Chit is a humble home grown handy artefact, which caters to the location-specific time-specific credit needs of the humble and the needy. State intervention into the day-to-day running of this immensely popular and useful credit institution has, by an dlarge, proved to be counter-productive and delay generating process with no commensurate benefits. Chit is a dual purpose institution of saving and borrowing. It is a unique body of borrowers and investors who have a common goal of mutual help.
Chit has no pre-determined interest or return-rate. The rate of return or cost of funds is determined by supply and demand, which is thrown up at the monthly auctions. Since chit is a subscriber's main source of pernnial credit and savings, irresponsible behaviour or conduct of the subscriber is relatively rare. Prudence and sincerity inform all its internal processes, because of the enlightened self interest of the subscriber members.

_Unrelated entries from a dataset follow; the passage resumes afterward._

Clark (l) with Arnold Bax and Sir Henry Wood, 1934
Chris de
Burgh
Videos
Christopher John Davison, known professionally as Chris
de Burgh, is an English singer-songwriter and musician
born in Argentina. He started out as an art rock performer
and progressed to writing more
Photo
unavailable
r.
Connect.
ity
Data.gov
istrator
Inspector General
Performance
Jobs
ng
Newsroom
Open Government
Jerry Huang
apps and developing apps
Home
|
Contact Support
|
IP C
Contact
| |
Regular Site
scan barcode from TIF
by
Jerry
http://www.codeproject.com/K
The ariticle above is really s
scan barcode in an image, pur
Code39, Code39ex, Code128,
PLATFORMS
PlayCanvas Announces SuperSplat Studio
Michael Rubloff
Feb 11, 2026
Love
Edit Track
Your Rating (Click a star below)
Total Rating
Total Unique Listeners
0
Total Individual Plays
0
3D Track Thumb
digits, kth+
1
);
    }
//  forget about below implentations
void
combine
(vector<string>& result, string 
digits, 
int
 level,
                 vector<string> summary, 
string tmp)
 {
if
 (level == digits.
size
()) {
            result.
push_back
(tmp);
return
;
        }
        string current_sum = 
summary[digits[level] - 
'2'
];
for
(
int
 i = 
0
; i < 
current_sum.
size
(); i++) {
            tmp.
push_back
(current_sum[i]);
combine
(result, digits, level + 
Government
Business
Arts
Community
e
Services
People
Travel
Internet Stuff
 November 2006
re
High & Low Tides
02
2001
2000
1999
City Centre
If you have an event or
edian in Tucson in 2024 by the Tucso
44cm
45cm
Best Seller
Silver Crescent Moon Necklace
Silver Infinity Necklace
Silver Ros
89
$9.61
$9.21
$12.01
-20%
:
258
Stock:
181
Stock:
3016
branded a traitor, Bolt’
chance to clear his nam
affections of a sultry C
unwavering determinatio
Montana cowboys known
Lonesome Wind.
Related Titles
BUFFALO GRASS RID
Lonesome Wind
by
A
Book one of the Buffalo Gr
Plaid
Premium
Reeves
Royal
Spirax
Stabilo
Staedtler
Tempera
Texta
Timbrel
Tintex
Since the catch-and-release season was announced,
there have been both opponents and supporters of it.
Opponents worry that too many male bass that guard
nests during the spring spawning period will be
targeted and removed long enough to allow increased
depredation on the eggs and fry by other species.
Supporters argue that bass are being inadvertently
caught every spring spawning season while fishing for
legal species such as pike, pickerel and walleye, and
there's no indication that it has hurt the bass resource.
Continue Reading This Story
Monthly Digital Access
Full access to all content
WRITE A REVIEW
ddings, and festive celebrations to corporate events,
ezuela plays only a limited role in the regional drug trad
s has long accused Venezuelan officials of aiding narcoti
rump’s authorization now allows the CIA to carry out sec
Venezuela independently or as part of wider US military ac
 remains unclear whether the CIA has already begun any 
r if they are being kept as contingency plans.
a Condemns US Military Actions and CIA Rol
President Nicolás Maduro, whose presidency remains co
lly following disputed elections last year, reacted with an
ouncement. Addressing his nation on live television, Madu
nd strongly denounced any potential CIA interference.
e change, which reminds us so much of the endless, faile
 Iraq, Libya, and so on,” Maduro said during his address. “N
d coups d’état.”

The most significant aspect of the chit fund business is the element of mutuality and participation by every subscriber.
In chit business, the interest rate if determined by the supply and demand situation is not imposed on the user by any external agency. It provides a right to the subscribers to access credit on providing necessary security, without any pressure on his self-respect.
The field is fully self-financing and completely independent of external support unlike rural self-help credit groups which lean on Government for financial needs.
The significance of Chit business can be realized from the fact that in Karnataka there were about 500 foreman who organized about 12500 (min) groups involving about 5,00,000 subscribers And about Rupees few hundred crores annual turnover as of 1993. In 2001 the volume of chit maybe estimated at Rs. multiple of 1000 crores. The chits' popularity is due to its simple and easy procedures.
The premises are also situated at places within easy reach. There is mutuality and transparency in the proceedings. The foremen are easily approachable and are responsible to the needs of the subscribers according to the financial status and capacity of the subscriber.
Chit fund is very valuable to those sections of business community which find it difficult to get their credit needs met by commercial banks who are reluctant to lend to this segment, mainly due to the administrative burden and cost involved in them.
In Karnataka, the chit fund has provided direct employment opportunities to over 35,000 people and indirect but full time employment opportunities to another one lakh people working as agents. If a proper legislative environment could be created that would encourage the entry of large and medium sized industrial houses into the business of chit funds, job creation in the next 10 yrs could be in the region of 10 lakh new jobs, without the Government having to make any capital investment.